* _YOUR INSTRUCTIONS_
For the listing that follows, give again exactly the lines from the one with "que España tiene antes" to the one with "Abonos de liberación controlada: Triples NPK", including both.
━━━━━ EXERCISE DATA
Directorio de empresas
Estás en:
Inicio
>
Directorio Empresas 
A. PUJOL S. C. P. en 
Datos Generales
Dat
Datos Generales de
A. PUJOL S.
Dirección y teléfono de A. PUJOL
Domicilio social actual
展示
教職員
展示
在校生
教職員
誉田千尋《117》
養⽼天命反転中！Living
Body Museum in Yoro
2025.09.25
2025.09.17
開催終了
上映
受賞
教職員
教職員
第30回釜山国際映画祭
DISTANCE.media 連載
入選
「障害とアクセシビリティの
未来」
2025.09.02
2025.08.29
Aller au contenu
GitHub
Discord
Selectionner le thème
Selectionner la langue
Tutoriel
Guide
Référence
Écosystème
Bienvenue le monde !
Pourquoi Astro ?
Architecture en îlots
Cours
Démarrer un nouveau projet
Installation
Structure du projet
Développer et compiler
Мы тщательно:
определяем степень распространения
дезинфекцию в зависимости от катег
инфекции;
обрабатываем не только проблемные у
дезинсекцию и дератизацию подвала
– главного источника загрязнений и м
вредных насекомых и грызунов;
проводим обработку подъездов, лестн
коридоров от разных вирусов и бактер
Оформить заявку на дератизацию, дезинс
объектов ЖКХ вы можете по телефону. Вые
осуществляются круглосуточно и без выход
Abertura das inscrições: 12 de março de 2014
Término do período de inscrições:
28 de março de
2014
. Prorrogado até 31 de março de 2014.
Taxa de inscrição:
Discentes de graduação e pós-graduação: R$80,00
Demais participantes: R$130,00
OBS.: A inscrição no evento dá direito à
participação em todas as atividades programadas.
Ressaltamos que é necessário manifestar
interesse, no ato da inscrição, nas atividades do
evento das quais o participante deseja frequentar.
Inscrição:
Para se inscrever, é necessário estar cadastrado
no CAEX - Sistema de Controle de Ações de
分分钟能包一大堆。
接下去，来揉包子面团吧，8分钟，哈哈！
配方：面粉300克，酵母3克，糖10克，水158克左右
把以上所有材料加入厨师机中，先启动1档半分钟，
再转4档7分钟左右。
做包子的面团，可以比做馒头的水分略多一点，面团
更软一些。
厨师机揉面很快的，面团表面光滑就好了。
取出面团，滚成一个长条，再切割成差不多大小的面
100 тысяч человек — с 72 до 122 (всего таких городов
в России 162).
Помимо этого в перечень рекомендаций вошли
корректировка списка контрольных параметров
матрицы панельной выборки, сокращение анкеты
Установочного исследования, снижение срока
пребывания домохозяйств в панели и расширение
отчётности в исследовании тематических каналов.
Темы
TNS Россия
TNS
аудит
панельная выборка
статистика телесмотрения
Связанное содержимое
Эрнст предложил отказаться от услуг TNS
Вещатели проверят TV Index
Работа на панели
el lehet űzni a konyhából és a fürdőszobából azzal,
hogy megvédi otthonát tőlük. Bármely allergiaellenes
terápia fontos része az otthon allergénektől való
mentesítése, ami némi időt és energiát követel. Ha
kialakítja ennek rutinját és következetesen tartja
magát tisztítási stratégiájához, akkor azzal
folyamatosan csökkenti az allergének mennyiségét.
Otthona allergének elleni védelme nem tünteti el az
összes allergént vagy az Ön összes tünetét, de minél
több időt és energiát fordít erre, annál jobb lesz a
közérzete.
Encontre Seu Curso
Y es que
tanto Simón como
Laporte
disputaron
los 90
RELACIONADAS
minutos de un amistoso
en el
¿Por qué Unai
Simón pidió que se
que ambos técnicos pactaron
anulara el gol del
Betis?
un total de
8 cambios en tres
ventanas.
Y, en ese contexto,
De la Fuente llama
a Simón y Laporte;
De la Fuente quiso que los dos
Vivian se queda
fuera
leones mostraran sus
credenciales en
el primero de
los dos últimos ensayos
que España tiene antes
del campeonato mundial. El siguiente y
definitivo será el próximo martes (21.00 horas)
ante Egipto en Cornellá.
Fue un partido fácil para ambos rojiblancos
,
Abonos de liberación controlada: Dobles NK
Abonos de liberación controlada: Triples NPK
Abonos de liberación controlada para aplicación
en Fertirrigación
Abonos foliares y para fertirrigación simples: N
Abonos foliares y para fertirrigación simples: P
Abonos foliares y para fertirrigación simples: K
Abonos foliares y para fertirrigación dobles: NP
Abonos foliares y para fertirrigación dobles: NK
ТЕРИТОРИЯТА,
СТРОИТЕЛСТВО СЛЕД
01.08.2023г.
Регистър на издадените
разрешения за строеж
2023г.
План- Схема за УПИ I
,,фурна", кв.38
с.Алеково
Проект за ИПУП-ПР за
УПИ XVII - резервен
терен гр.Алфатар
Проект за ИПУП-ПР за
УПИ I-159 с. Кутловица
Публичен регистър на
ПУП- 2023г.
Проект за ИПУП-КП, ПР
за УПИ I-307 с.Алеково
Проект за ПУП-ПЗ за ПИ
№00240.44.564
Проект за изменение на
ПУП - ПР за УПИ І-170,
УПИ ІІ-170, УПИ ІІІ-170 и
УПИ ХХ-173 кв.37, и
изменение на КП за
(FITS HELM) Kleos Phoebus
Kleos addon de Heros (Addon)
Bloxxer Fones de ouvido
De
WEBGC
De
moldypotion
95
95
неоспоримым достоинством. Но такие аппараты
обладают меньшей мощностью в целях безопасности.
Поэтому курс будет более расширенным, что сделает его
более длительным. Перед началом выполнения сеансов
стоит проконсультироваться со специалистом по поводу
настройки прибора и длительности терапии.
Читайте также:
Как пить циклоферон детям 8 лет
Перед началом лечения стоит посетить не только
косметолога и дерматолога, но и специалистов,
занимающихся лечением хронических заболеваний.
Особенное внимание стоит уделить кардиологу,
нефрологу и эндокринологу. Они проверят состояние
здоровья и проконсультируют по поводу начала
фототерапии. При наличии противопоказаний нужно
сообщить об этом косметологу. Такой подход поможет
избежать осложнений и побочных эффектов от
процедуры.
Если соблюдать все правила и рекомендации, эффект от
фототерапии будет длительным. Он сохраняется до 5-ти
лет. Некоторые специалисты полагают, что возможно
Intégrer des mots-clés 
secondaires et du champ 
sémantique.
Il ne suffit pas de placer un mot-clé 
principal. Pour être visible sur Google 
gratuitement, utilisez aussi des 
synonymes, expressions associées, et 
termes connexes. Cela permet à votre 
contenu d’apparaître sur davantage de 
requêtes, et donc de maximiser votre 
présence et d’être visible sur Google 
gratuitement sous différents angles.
━━━━━━━━━━
* _EXERCISE ANSWER_
que España tiene antes
del campeonato mundial. El siguiente y
definitivo será el próximo martes (21.00 horas)
ante Egipto en Cornellá.
Fue un partido fácil para ambos rojiblancos
,
Abonos de liberación controlada: Dobles NK
Abonos de liberación controlada: Triples NPK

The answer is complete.